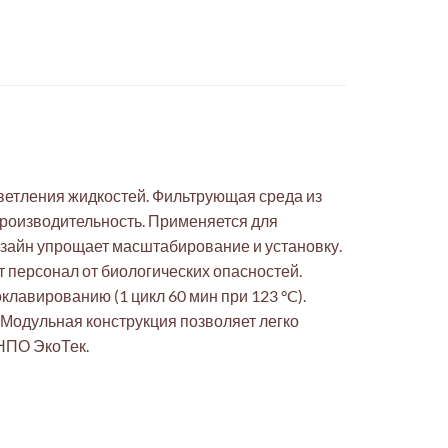
ветления жидкостей. Фильтрующая среда из
роизводительность. Применяется для
дизайн упрощает масштабирование и установку.
т персонал от биологических опасностей.
оклавированию (1 цикл 60 мин при 123 °C).
. Модульная конструкция позволяет легко
НПО ЭкоТек.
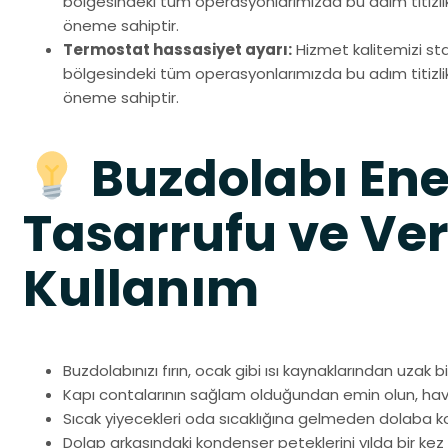
bölgesindeki tüm operasyonlarımızda bu adım titizlikle
öneme sahiptir.
Termostat hassasiyet ayarı:
Hizmet kalitemizi s
bölgesindeki tüm operasyonlarımızda bu adım titizlikle
öneme sahiptir.
Buzdolabı Ene
Tasarrufu ve Ver
Kullanım
Buzdolabınızı fırın, ocak gibi ısı kaynaklarından uzak bi
Kapı contalarının sağlam olduğundan emin olun, hav
Sıcak yiyecekleri oda sıcaklığına gelmeden dolaba 
Dolap arkasındaki kondenser peteklerini yılda bir k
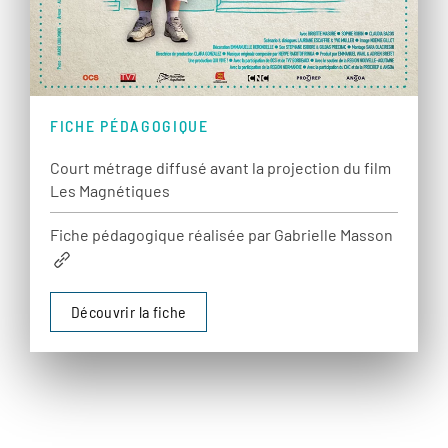
FICHE PÉDAGOGIQUE
Court métrage diffusé avant la projection du film
Les Magnétiques
Fiche pédagogique réalisée par Gabrielle Masson
Découvrir la fiche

# # # # # # #

(Problem description)
Please reprint the whole listing exactly and omit its pictures.

(Response below)
ветления жидкостей. Фильтрующая среда из
роизводительность. Применяется для
дизайн упрощает масштабирование и установку.
т персонал от биологических опасностей.
оклавированию (1 цикл 60 мин при 123 °C).
. Модульная конструкция позволяет легко
НПО ЭкоТек.
bölgesindeki tüm operasyonlarımızda bu adım titizlikle
öneme sahiptir.
Termostat hassasiyet ayarı:
Hizmet kalitemizi s
bölgesindeki tüm operasyonlarımızda bu adım titizlikle
öneme sahiptir.
Buzdolabı Ene
Tasarrufu ve Ver
Kullanım
Buzdolabınızı fırın, ocak gibi ısı kaynaklarından uzak bi
Kapı contalarının sağlam olduğundan emin olun, hav
Sıcak yiyecekleri oda sıcaklığına gelmeden dolaba 
Dolap arkasındaki kondenser peteklerini yılda bir k
FICHE PÉDAGOGIQUE
Court métrage diffusé avant la projection du film
Les Magnétiques
Fiche pédagogique réalisée par Gabrielle Masson
Découvrir la fiche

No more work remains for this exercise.